• [What to do]
Reproduce the stretch from the line containing "ous à notre infolettre" through the line containing "internacional." with "montaje" swapped for "complot" and nothing else altered. Leave the pictures out.

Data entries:
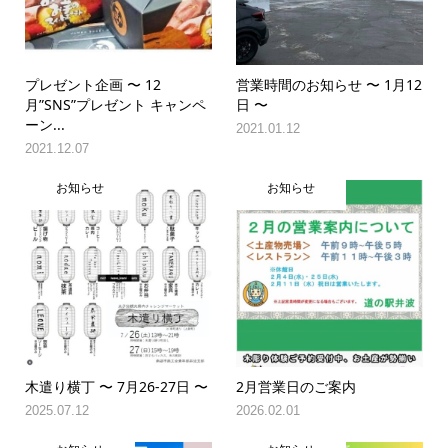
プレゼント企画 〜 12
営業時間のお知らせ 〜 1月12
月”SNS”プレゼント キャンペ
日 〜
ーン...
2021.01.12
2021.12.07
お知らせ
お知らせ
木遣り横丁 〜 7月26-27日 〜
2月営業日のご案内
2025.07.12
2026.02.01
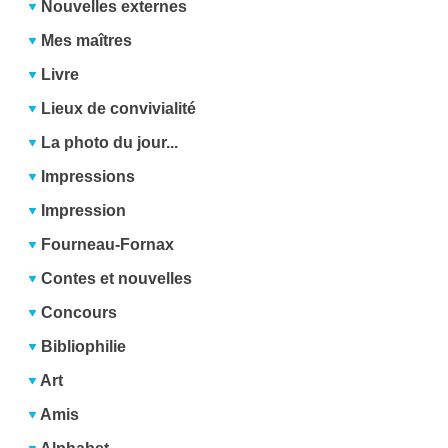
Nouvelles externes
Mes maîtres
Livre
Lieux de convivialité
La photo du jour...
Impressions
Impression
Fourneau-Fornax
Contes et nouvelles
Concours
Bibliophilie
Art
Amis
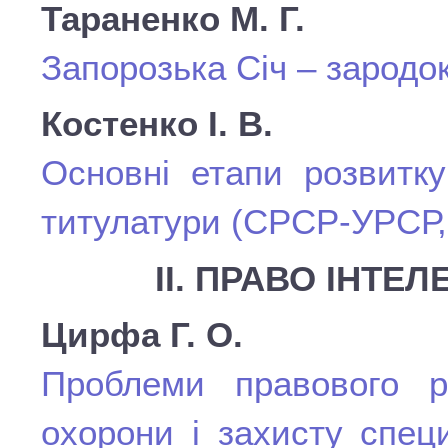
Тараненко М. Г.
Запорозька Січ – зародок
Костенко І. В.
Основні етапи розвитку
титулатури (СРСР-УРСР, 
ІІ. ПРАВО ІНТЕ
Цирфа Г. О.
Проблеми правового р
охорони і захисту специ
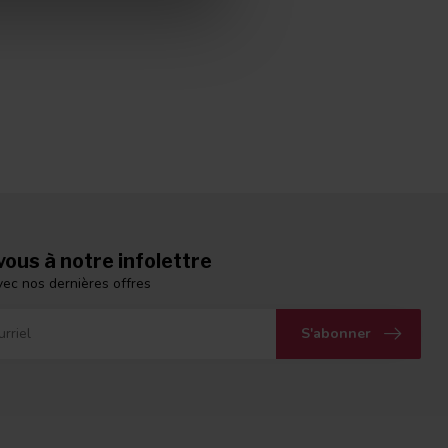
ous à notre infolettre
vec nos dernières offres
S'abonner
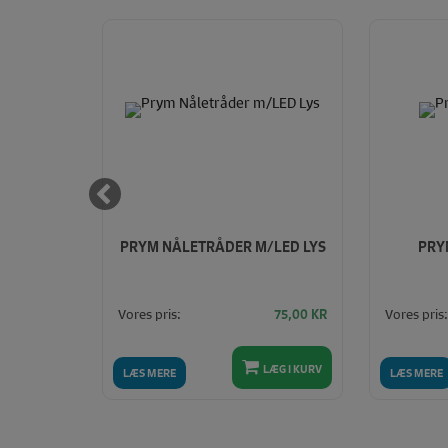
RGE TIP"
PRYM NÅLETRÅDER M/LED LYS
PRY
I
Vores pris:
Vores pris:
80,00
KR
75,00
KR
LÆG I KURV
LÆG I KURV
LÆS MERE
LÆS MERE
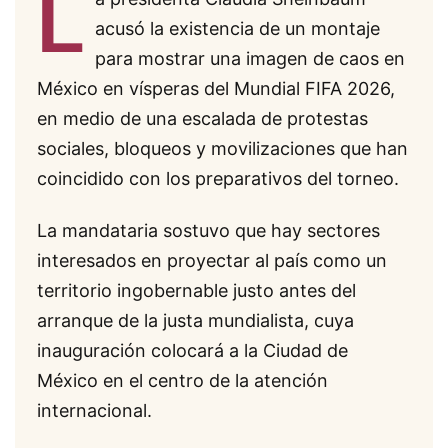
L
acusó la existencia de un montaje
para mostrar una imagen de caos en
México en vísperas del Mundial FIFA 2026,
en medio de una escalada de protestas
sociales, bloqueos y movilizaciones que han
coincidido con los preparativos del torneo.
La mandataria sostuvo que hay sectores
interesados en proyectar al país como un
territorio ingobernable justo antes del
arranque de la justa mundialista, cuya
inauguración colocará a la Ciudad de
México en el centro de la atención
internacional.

==

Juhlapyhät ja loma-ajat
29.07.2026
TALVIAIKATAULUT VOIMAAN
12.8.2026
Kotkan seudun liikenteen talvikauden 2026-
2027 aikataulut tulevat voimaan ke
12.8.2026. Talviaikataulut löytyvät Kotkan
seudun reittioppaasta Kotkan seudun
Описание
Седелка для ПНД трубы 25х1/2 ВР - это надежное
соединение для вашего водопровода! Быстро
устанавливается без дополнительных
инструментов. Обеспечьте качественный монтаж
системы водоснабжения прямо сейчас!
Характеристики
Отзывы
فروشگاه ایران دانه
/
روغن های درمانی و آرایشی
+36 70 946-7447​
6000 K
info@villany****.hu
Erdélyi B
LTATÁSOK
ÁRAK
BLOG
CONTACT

• [Output below]
ous à notre infolettre
vec nos dernières offres
S'abonner
RGE TIP"
PRYM NÅLETRÅDER M/LED LYS
PRY
I
Vores pris:
Vores pris:
80,00
KR
75,00
KR
LÆG I KURV
LÆG I KURV
LÆS MERE
LÆS MERE
L
acusó la existencia de un complot
para mostrar una imagen de caos en
México en vísperas del Mundial FIFA 2026,
en medio de una escalada de protestas
sociales, bloqueos y movilizaciones que han
coincidido con los preparativos del torneo.
La mandataria sostuvo que hay sectores
interesados en proyectar al país como un
territorio ingobernable justo antes del
arranque de la justa mundialista, cuya
inauguración colocará a la Ciudad de
México en el centro de la atención
internacional.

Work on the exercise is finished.